**Stored data entries**
<<<<
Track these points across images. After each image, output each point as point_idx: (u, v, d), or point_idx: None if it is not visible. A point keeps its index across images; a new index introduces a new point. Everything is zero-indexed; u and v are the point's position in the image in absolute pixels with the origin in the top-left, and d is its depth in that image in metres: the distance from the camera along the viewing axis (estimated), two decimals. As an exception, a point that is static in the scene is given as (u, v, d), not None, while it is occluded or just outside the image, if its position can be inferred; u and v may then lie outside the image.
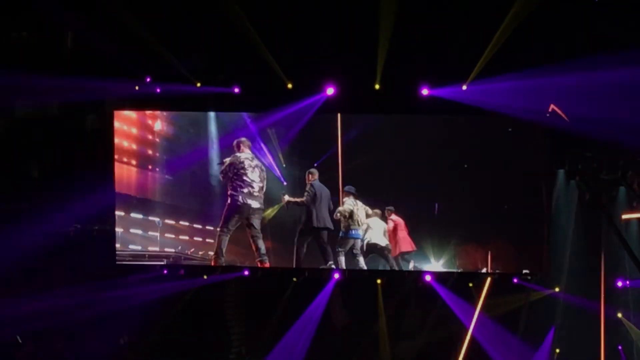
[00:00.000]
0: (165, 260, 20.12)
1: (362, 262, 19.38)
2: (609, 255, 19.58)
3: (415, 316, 20.70)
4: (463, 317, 19.80)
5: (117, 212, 19.73)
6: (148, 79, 19.57)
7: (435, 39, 18.29)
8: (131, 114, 20.21)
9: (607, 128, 17.02)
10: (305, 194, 18.68)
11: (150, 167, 20.36)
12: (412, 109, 19.22)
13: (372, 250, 19.51)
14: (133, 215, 20.15)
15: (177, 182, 20.10)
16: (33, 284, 20.03)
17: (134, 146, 20.19)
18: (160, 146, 20.25)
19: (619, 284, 19.60)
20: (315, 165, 19.17)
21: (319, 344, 20.39)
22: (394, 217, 19.54)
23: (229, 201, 18.71)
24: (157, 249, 20.25)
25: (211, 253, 19.33)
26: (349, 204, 19.11)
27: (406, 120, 19.43)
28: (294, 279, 20.46)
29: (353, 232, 19.14)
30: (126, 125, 20.04)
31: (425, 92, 18.71)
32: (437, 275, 19.60)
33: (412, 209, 19.55)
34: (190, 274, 20.24)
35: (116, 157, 19.62)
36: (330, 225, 18.84)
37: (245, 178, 18.51)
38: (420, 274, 19.57)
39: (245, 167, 18.53)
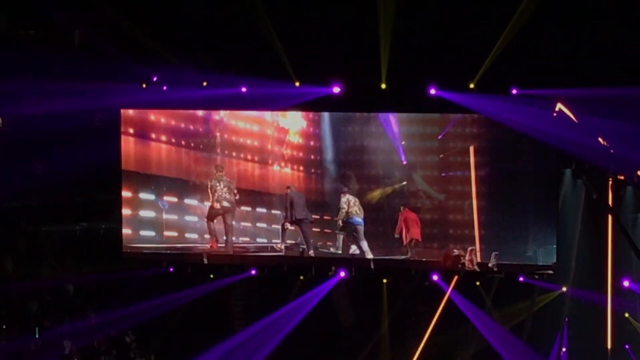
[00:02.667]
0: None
1: (365, 246, 19.70)
2: (615, 254, 19.51)
3: (422, 315, 20.69)
4: (470, 316, 19.81)
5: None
6: (155, 78, 19.61)
7: (442, 39, 18.25)
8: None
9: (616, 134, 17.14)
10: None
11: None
12: (419, 108, 19.25)
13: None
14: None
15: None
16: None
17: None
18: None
19: (626, 283, 19.54)
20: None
21: (325, 341, 20.41)
22: (406, 211, 19.60)
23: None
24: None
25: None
26: (343, 206, 19.76)
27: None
28: (301, 277, 20.47)
29: (354, 219, 19.70)
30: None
31: (432, 91, 18.68)
32: (443, 275, 19.59)
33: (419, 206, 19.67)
34: (197, 273, 20.26)
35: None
36: (309, 217, 20.06)
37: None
38: (426, 273, 19.57)
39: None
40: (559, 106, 18.17)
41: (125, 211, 20.20)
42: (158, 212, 20.29)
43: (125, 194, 20.20)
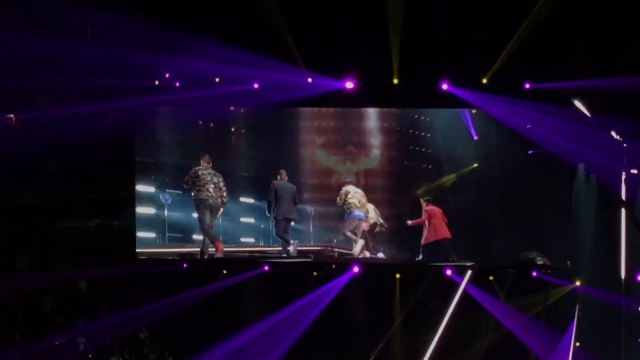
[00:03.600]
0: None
1: (357, 248, 19.81)
2: (629, 249, 19.49)
3: (435, 309, 20.70)
4: (486, 305, 19.85)
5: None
6: (167, 75, 19.62)
7: (455, 34, 18.24)
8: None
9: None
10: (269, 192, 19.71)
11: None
12: (431, 104, 19.27)
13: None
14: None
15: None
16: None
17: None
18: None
19: (640, 277, 19.55)
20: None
21: (338, 336, 20.43)
22: (430, 207, 19.55)
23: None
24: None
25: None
26: (341, 196, 19.75)
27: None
28: (315, 273, 20.49)
29: (355, 212, 19.50)
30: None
31: (444, 87, 18.68)
32: (456, 270, 19.61)
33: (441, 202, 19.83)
34: (210, 269, 20.28)
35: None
36: (291, 216, 19.78)
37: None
38: (440, 268, 19.59)
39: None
40: (575, 102, 18.22)
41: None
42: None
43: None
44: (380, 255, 19.83)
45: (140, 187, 20.17)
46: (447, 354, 20.52)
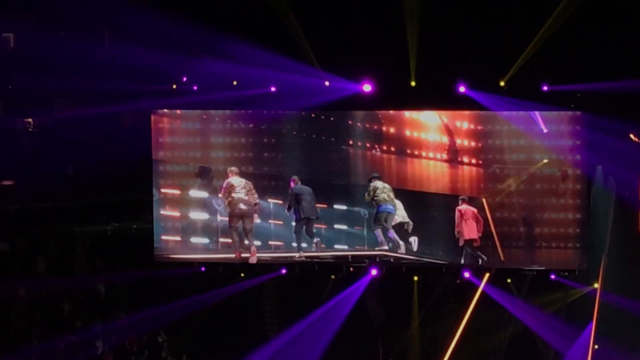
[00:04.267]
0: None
1: (393, 235, 19.56)
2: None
3: (454, 312, 20.70)
4: (505, 304, 19.85)
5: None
6: (184, 79, 19.67)
7: (472, 37, 18.25)
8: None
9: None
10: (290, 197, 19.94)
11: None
12: (448, 106, 19.27)
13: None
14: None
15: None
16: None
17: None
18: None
19: (658, 282, 19.49)
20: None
21: (356, 339, 20.44)
22: (465, 206, 19.51)
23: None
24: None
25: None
26: (369, 192, 19.56)
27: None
28: (332, 277, 20.49)
29: (383, 206, 19.51)
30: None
31: (462, 89, 18.70)
32: (474, 272, 19.59)
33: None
34: (228, 272, 20.29)
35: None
36: (312, 216, 19.80)
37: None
38: (458, 270, 19.58)
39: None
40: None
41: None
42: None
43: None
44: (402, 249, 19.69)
45: (194, 193, 20.25)
46: (466, 352, 20.48)
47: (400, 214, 19.67)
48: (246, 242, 19.84)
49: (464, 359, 20.71)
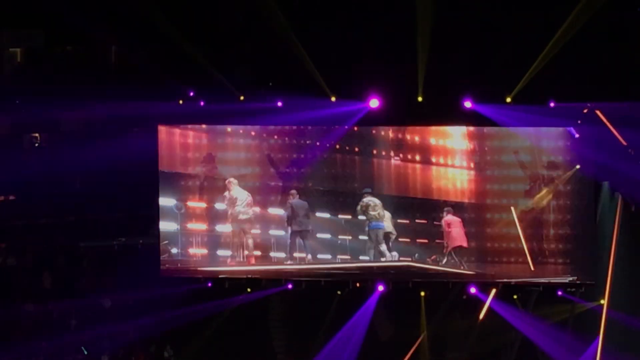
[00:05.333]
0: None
1: (384, 248, 19.90)
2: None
3: (460, 328, 20.66)
4: (511, 321, 19.83)
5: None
6: (191, 93, 19.70)
7: (478, 53, 18.29)
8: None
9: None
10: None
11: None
12: (455, 121, 19.30)
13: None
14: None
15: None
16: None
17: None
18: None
19: (665, 298, 19.42)
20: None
21: (364, 355, 20.39)
22: (450, 216, 19.57)
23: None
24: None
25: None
26: (366, 200, 19.88)
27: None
28: (338, 292, 20.48)
29: (374, 223, 19.85)
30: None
31: (468, 104, 18.72)
32: (481, 287, 19.58)
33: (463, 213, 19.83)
34: (234, 287, 20.28)
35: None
36: (305, 228, 20.15)
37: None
38: (464, 285, 19.57)
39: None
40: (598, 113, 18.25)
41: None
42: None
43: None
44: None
45: (219, 205, 20.34)
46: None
47: (387, 224, 19.90)
48: (246, 252, 20.17)
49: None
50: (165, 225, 20.18)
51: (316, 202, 20.24)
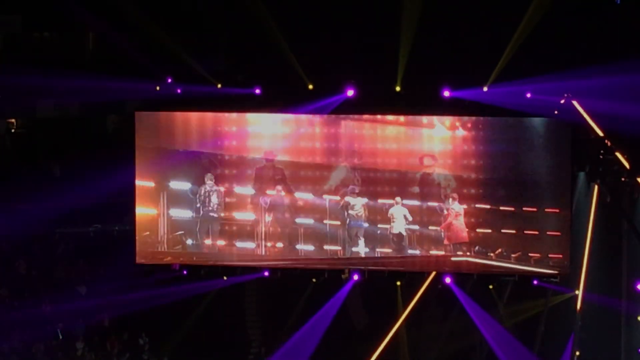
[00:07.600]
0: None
1: (361, 245, 19.66)
2: (629, 258, 19.48)
3: (436, 317, 20.69)
4: (480, 322, 19.85)
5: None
6: (169, 80, 19.66)
7: (455, 41, 18.32)
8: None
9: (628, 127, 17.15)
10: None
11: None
12: (433, 110, 19.30)
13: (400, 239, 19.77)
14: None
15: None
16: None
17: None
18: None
19: (639, 286, 19.45)
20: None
21: (337, 344, 20.42)
22: (456, 205, 19.52)
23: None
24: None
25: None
26: (346, 201, 19.68)
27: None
28: (313, 280, 20.46)
29: (352, 223, 19.66)
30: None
31: (447, 93, 18.73)
32: (457, 278, 19.59)
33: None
34: (211, 275, 20.24)
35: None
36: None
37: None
38: (440, 275, 19.57)
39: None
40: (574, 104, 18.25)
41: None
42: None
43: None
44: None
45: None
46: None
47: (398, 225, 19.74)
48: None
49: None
50: (178, 213, 19.87)
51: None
>>>>
**About this task**
Reproduce the records above exactly, leaving out every picture they contain.

**Your solution**
Track these points across images. After each image, output each point as point_idx: (u, v, d), or point_idx: None if it is not visible. A point keeps its index across images; a new index introduces a new point. Everything is zero-indexed; u and v are the point's position in the image in absolute pixels with the origin in the top-left, and d is its depth in that image in metres: the distance from the camera along the viewing axis (estimated), two decimals. As an exception, a point that is static in the scene is given as (u, v, d), not None, while it is occluded or just outside the image, if its position can be inferred; u and v may then lie outside the image.
[00:00.000]
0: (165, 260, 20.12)
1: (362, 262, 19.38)
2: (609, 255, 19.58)
3: (415, 316, 20.70)
4: (463, 317, 19.80)
5: (117, 212, 19.73)
6: (148, 79, 19.57)
7: (435, 39, 18.29)
8: (131, 114, 20.21)
9: (607, 128, 17.02)
10: (305, 194, 18.68)
11: (150, 167, 20.36)
12: (412, 109, 19.22)
13: (372, 250, 19.51)
14: (133, 215, 20.15)
15: (177, 182, 20.10)
16: (33, 284, 20.03)
17: (134, 146, 20.19)
18: (160, 146, 20.25)
19: (619, 284, 19.60)
20: (315, 165, 19.17)
21: (319, 344, 20.39)
22: (394, 217, 19.54)
23: (229, 201, 18.71)
24: (157, 249, 20.25)
25: (211, 253, 19.33)
26: (349, 204, 19.11)
27: (406, 120, 19.43)
28: (294, 279, 20.46)
29: (353, 232, 19.14)
30: (126, 125, 20.04)
31: (425, 92, 18.71)
32: (437, 275, 19.60)
33: (412, 209, 19.55)
34: (190, 274, 20.24)
35: (116, 157, 19.62)
36: (330, 225, 18.84)
37: (245, 178, 18.51)
38: (420, 274, 19.57)
39: (245, 167, 18.53)
[00:02.667]
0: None
1: (365, 246, 19.70)
2: (615, 254, 19.51)
3: (422, 315, 20.69)
4: (470, 316, 19.81)
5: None
6: (155, 78, 19.61)
7: (442, 39, 18.25)
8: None
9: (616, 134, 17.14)
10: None
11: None
12: (419, 108, 19.25)
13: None
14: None
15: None
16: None
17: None
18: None
19: (626, 283, 19.54)
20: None
21: (325, 341, 20.41)
22: (406, 211, 19.60)
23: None
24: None
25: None
26: (343, 206, 19.76)
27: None
28: (301, 277, 20.47)
29: (354, 219, 19.70)
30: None
31: (432, 91, 18.68)
32: (443, 275, 19.59)
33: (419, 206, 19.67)
34: (197, 273, 20.26)
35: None
36: (309, 217, 20.06)
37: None
38: (426, 273, 19.57)
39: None
40: (559, 106, 18.17)
41: (125, 211, 20.20)
42: (158, 212, 20.29)
43: (125, 194, 20.20)
[00:03.600]
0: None
1: (357, 248, 19.81)
2: (629, 249, 19.49)
3: (435, 309, 20.70)
4: (486, 305, 19.85)
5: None
6: (167, 75, 19.62)
7: (455, 34, 18.24)
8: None
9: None
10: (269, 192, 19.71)
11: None
12: (431, 104, 19.27)
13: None
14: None
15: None
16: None
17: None
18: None
19: (640, 277, 19.55)
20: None
21: (338, 336, 20.43)
22: (430, 207, 19.55)
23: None
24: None
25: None
26: (341, 196, 19.75)
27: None
28: (315, 273, 20.49)
29: (355, 212, 19.50)
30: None
31: (444, 87, 18.68)
32: (456, 270, 19.61)
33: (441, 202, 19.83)
34: (210, 269, 20.28)
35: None
36: (291, 216, 19.78)
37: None
38: (440, 268, 19.59)
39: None
40: (575, 102, 18.22)
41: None
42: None
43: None
44: (380, 255, 19.83)
45: (140, 187, 20.17)
46: (447, 354, 20.52)
[00:04.267]
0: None
1: (393, 235, 19.56)
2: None
3: (454, 312, 20.70)
4: (505, 304, 19.85)
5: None
6: (184, 79, 19.67)
7: (472, 37, 18.25)
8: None
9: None
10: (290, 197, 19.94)
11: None
12: (448, 106, 19.27)
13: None
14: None
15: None
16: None
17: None
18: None
19: (658, 282, 19.49)
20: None
21: (356, 339, 20.44)
22: (465, 206, 19.51)
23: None
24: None
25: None
26: (369, 192, 19.56)
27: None
28: (332, 277, 20.49)
29: (383, 206, 19.51)
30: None
31: (462, 89, 18.70)
32: (474, 272, 19.59)
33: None
34: (228, 272, 20.29)
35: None
36: (312, 216, 19.80)
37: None
38: (458, 270, 19.58)
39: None
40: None
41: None
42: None
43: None
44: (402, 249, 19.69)
45: (194, 193, 20.25)
46: (466, 352, 20.48)
47: (400, 214, 19.67)
48: (246, 242, 19.84)
49: (464, 359, 20.71)
[00:05.333]
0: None
1: (384, 248, 19.90)
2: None
3: (460, 328, 20.66)
4: (511, 321, 19.83)
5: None
6: (191, 93, 19.70)
7: (478, 53, 18.29)
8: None
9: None
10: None
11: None
12: (455, 121, 19.30)
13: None
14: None
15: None
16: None
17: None
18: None
19: (665, 298, 19.42)
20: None
21: (364, 355, 20.39)
22: (450, 216, 19.57)
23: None
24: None
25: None
26: (366, 200, 19.88)
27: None
28: (338, 292, 20.48)
29: (374, 223, 19.85)
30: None
31: (468, 104, 18.72)
32: (481, 287, 19.58)
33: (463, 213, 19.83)
34: (234, 287, 20.28)
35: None
36: (305, 228, 20.15)
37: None
38: (464, 285, 19.57)
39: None
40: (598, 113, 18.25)
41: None
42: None
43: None
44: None
45: (219, 205, 20.34)
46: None
47: (387, 224, 19.90)
48: (246, 252, 20.17)
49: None
50: (165, 225, 20.18)
51: (316, 202, 20.24)
[00:07.600]
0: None
1: (361, 245, 19.66)
2: (629, 258, 19.48)
3: (436, 317, 20.69)
4: (480, 322, 19.85)
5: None
6: (169, 80, 19.66)
7: (455, 41, 18.32)
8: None
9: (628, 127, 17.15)
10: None
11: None
12: (433, 110, 19.30)
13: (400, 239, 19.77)
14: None
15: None
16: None
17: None
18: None
19: (639, 286, 19.45)
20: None
21: (337, 344, 20.42)
22: (456, 205, 19.52)
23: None
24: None
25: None
26: (346, 201, 19.68)
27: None
28: (313, 280, 20.46)
29: (352, 223, 19.66)
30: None
31: (447, 93, 18.73)
32: (457, 278, 19.59)
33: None
34: (211, 275, 20.24)
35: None
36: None
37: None
38: (440, 275, 19.57)
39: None
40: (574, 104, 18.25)
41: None
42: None
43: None
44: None
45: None
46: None
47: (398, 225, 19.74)
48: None
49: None
50: (178, 213, 19.87)
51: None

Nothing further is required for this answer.